O clube catalão só se terá interessado verdadeiramente por Neymar por exigência da estrela do clube, Messi, que terá dito ao presidente do clube catalão que “com ele seremos mais competitivos, é um jogador que aguenta muito bem a pressão e precisamos dele”. Também Suárez terá feito “uma exigência pessoal” a Bartolomeu para que contratasse o brasileiro, o que levou o Barcelona a interessar-se mais pelo jogador do que o Real Madrid, que se manteve expectante. A expectativa deveu-se ao clube madrileno estar “escaldado” com o brasileiro: segundo o El Mundo, em 2011 os merengues tiveram um pré-acordo com o Santos pela transferência de Neymar, mas quando estava tudo praticamente acertado o empresário e pai do jogador roeu a corda, fazendo exigências  de última hora.

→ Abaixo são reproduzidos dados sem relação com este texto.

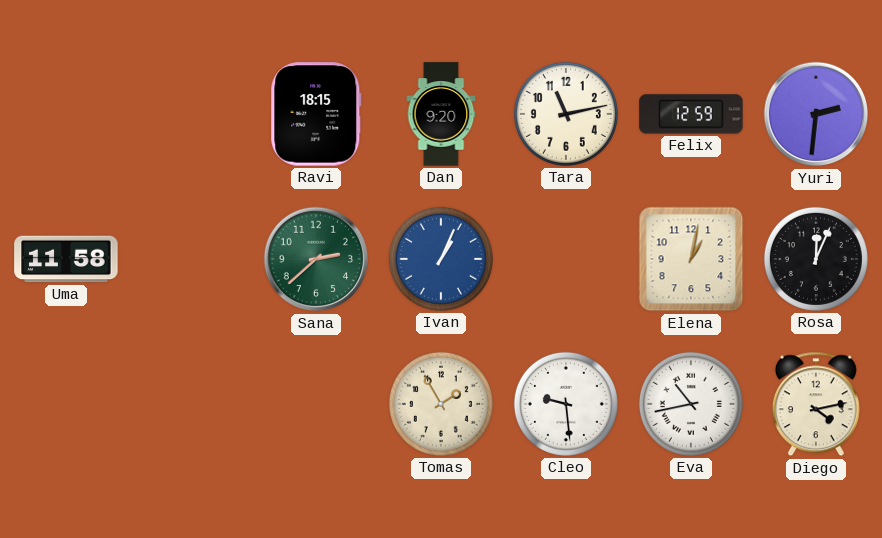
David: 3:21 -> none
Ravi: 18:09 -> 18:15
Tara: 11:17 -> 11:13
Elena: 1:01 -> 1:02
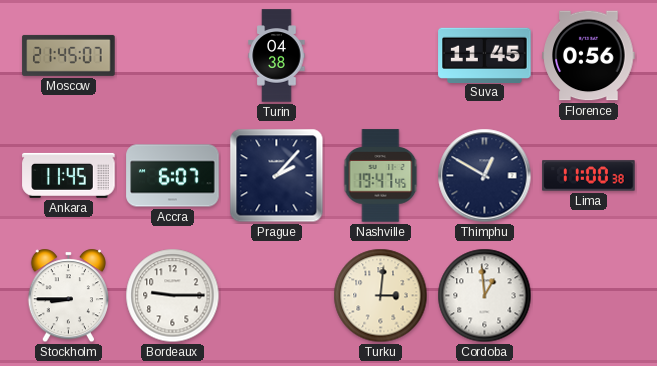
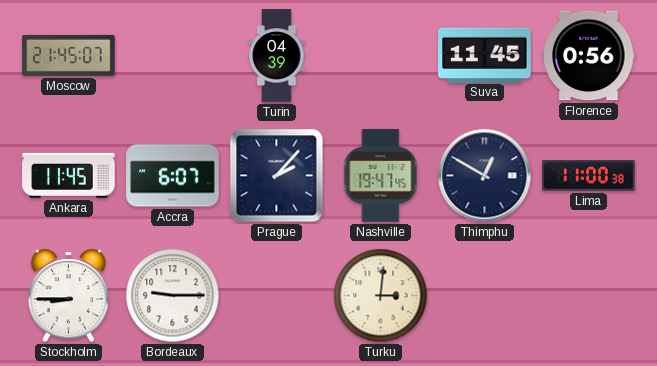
Turin: 04:38 -> 04:39
Cordoba: 12:59 -> none
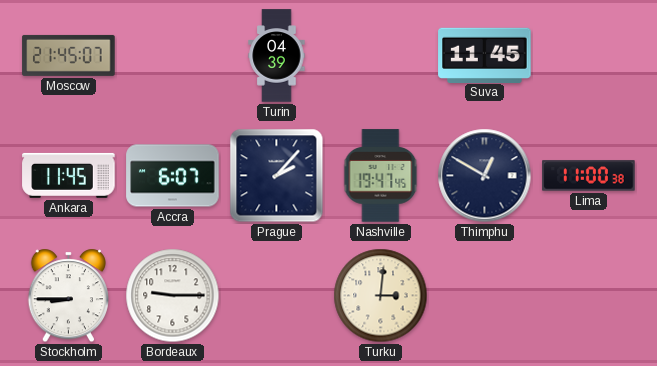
Florence: 0:56 -> none
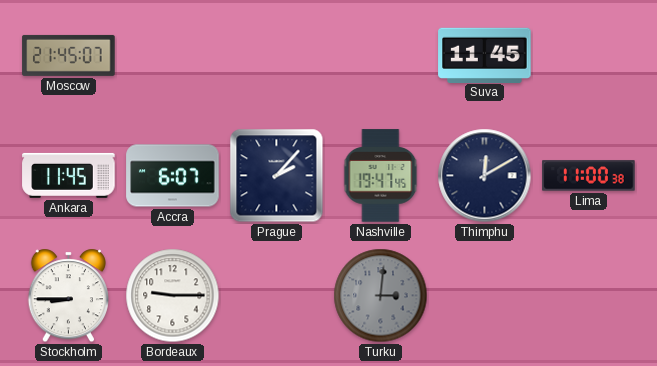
Turin: 04:39 -> none
Thimphu: 12:50 -> 12:10
Turku dial: cream -> grey
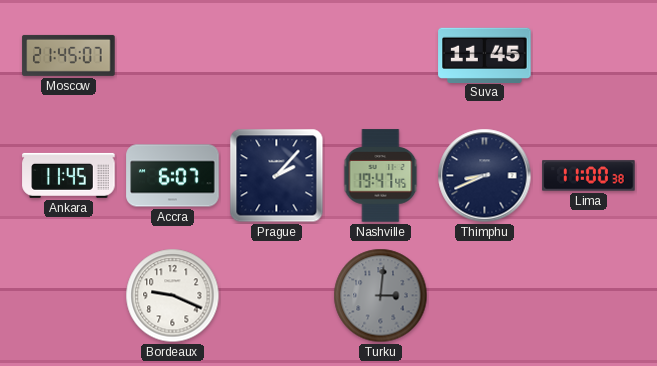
Thimphu: 12:10 -> 8:41
Stockholm: 8:45 -> none
Bordeaux: 9:15 -> 9:19
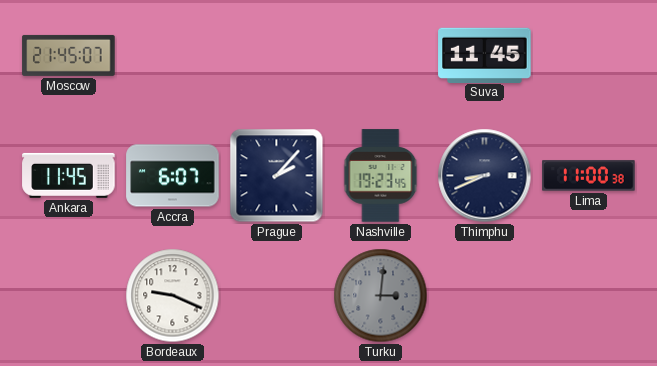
Nashville: 19:47 -> 19:23
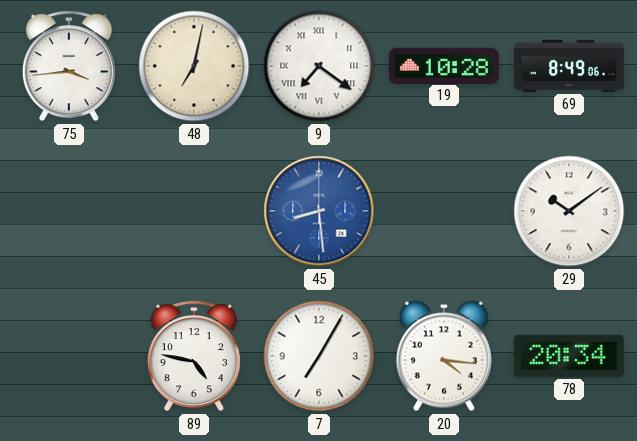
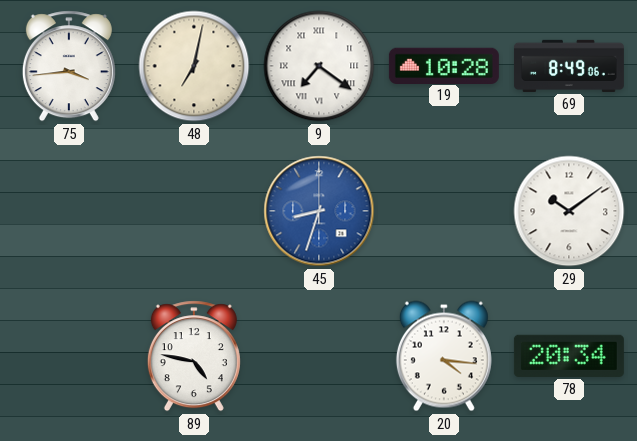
45: 8:29 -> 8:33
7: 7:05 -> none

Nélson Semedo “não se mostrou interessado” em ir para Paris

O lateral português Nélson Semedo ter-se-á mesmo deparado com a hipótese de se mudar para Paris, mas de acordo com o El Mundo quer Semedo quer Dembelé “não se mostraram interessados”. Houve outro motivo para nenhum dos clubes espanhóis ter avançado para Neymar: uma lesão que o futebolista brasileiro teve em março do ano passado, quando fraturou o quinto metatarso do pé direito durante um jogo que o PSG disputou contra o Marselha.

A lesão, em si, é reversível — e Neymar até voltou a jogar. No entanto, depois de uma recaída em janeiro deste ano, existem dúvidas de que a intervenção cirúrgica (feita no Brasil por ordem do pai de Neymar) tenha corrido bem. O valor exigido pelo PSG, no entanto, torna o investimento “altamente arriscado”, segundo alguns especialistas clínicos consultados pelos clubes espanhóis.

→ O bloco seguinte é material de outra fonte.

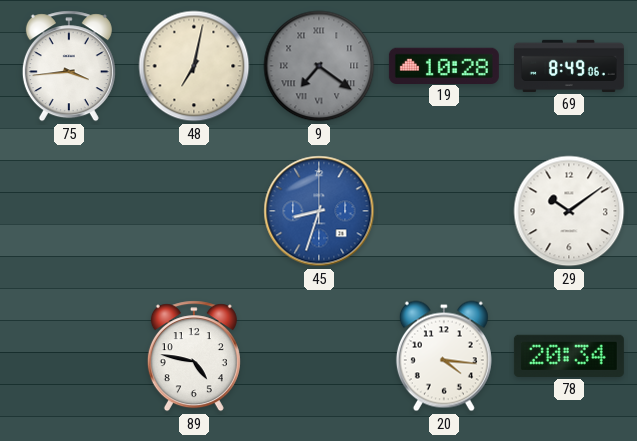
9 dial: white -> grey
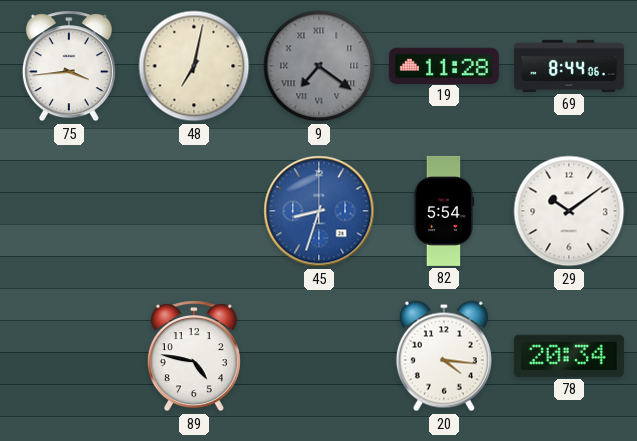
19: 10:28 -> 11:28
69: 8:49 -> 8:44
82: none -> 5:54
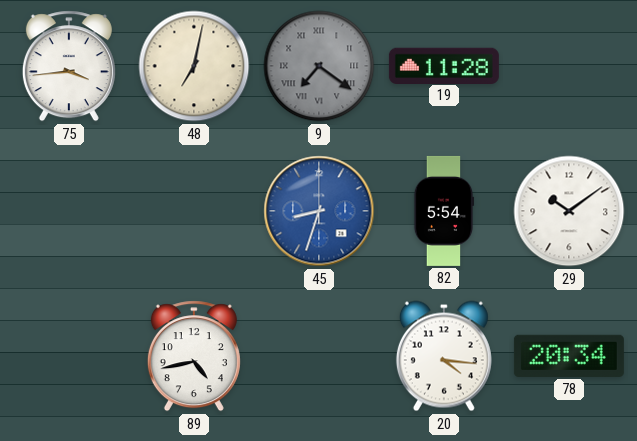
69: 8:44 -> none
89: 4:47 -> 4:43
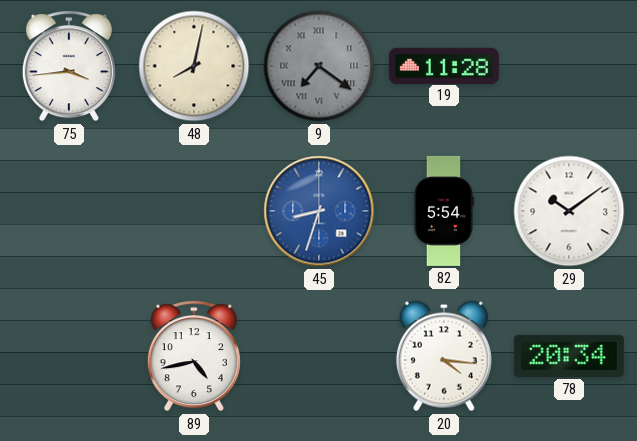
48: 7:02 -> 8:02
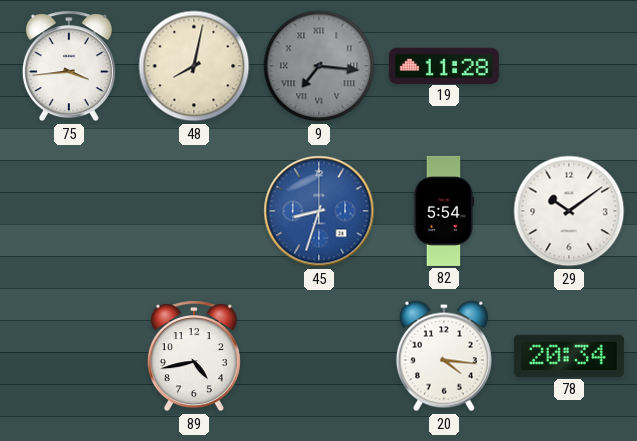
9: 7:21 -> 7:16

Outra curiosidade é uma cláusula, também chamada de “bónus ético”, que o PSG paga a Neymar: de acordo com o El Mundo, o clube francês investe todos os anos cinco milhões de euros por bom comportamento do jogador dentro e fora de campo. As práticas recomendadas são aliás detalhadas no contrato: Neymar tem de “ter um comportamento exemplar, ser pontual, não questionar as decisões táticas do treinador e não criticar publicamente os profissionais e os adeptos do PSG”.